Evolutionary biologists consider pseudogenes the dead, useless remains of once functional genes. According to this view, severe mutations destroyed the capacity of the cell’s machinery to read and process the information contained in these genes. Still, pseudogenes possess the tell-tale signatures that allow molecular biologists to recognize them as genes, albeit nonfunctional ones.
Molecular biologists recognize several classes of pseudogenes. Duplicated pseudogenes are the largest class. Scientists posit that these DNA segments arose when gene(s) underwent duplication in the genome, after which the duplicated copies experienced severe mutations, rendering them unrecognizable as a functional gene by the cell’s machinery. Loss of duplicated gene function has little, if any, effect on an organism’s fitness since an intact copy of the functional gene still exists.
Pseudogenes and the Case for Biological Evolution
Evolutionary biologists traditionally have viewed pseudognes as “junk” DNA and consider them among the most compelling pieces of evidence for biological evolution. Identical (or nearly identical) segments of junk DNA often occur in a wide range of related organisms and reside in corresponding locations in these genomes. For evolutionists, this occurrence clearly indicates that these organisms shared a common ancestor. They believe these junk DNA segments arose prior to the time when the organisms diverged from their shared evolutionary predecessor.
Skeptics often ask, “Why would a Creator purposely introduce nonfunctional, junk DNA at the exact same location in the genomes of different, but seemingly related, organisms?”
However, as I’ve pointed out before, researchers are beginning to recognize that pseudogenes are not purposeless junk. (Go here, and here to read a couple of articles about the biological roles of pseudogenes.)
Adding to these earlier studies is new work indicating that pseudogenes control gene expression by acting as decoys to protect gene products from destruction.
The researchers who made this discovery focused on PTEN, a gene that suppresses tumors. When this gene is functionally impaired it leads to the onset of several different types of cancer. Furthermore, the researchers learned that cancer also results if mutations occur in PTEN’s corresponding pseudogene, PTENP1. This finding means that the PTENP1 pseudogene must be functional.

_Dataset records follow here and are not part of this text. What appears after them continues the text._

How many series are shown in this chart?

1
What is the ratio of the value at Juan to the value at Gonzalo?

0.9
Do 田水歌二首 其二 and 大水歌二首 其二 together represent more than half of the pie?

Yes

Researchers discovered that expression of PTEN can be down regulated by small RNA molecules (miRNA). The tiny molecules bind to messenger RNA produced from PTEN. The miRNA then directs the breakdown of the messenger RNA, and prevents the PTEN protein from carrying out its cellular role. Left unchecked, the miRNA molecules would direct the breakdown of most of the PTEN messanger RNA, thus suppressing the activity of PTEN gene products and leading to the onset of cancer.

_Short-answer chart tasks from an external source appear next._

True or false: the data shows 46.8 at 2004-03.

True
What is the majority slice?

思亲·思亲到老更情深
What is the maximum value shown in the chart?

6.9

However, the similarity between PTENP1 and PTEN allow the PTENP1 messenger RNA to also bind miRNA molecules. This means PTENP1’s messenger RNA breaks down instead of PTEN’s. In other words, the gene product of the PTENP1 pseudogene operates as a decoy, which allows for the appropriate levels of PTEN messenger RNAs production.
Such decoy mechanisms appear to be widespread among genes. The researchers also uncovered similar relationships for a number of gene/pseudogene pairs, including the KRAS gene and KRAS1P pseudogene, which are also implicated in the onset of certain cancers.

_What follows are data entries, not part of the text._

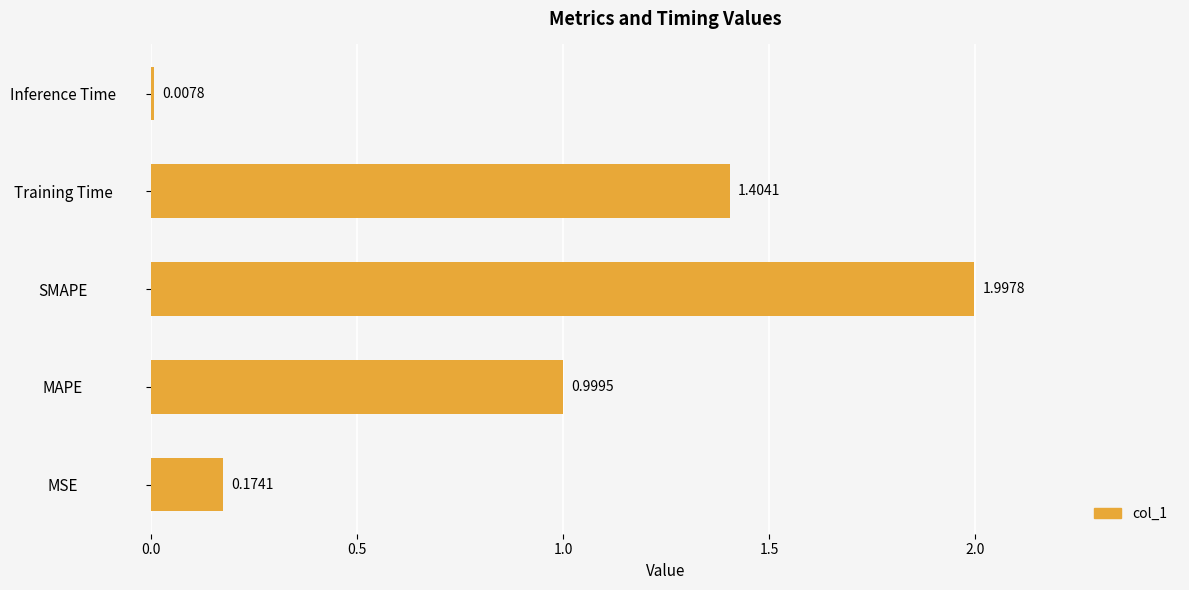

Where is the data nearest to the value 1?

MAPE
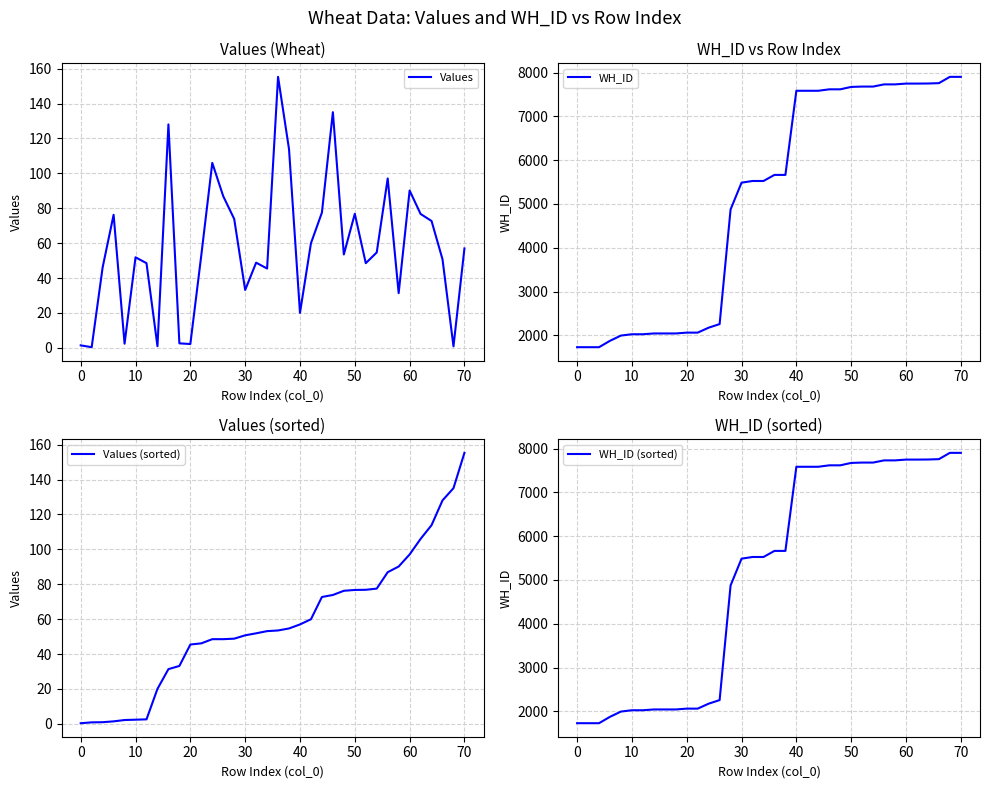

Count the number of data series in this chart.

4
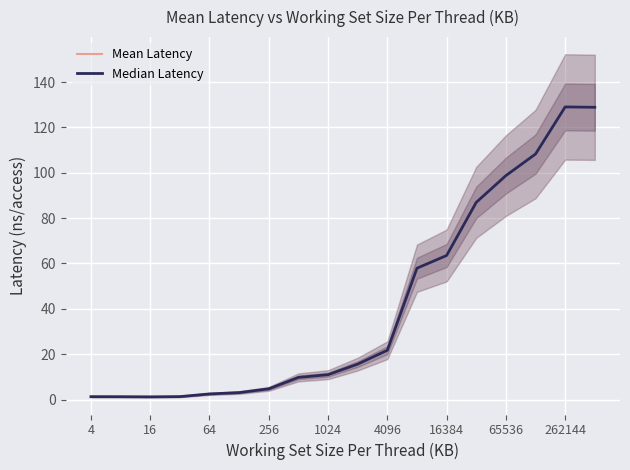

Does the chart display data point markers on the line(s)?

No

This new insight stands as a landmark discovery. It promises to prove an important advance in understanding the biology of cancer and in developing a fundamental understanding of how the genome is structured and how it operates.
Pseudogenes and the Case for Intelligent Design
The importance of functional pseudogenes (as well as other classes of junk DNA) undermines the best argument for evolution. If functional, then junk DNA sequences in genomes do make sense from a creation standpoint. So, too, does the corresponding location of junk DNA sequences in the genomes of related organisms. The common location likely reflects functional significance and could be understood as reflecting shared design instead of shared ancestry. In the case of pseudogenes, similarity to the “real” gene could be understood to reflect its functional role, not necessarily its evolutionary origin.
It looks as if pseudogenes are functional elements in the genome that have been merely impersonating junk DNA all along.
1. Laura Poliseno et al., “A Coding-Independent Function of Gene and Pseudogene mRNAs Regulates Tumour Biology,” Nature 465 (2010): 1033–40.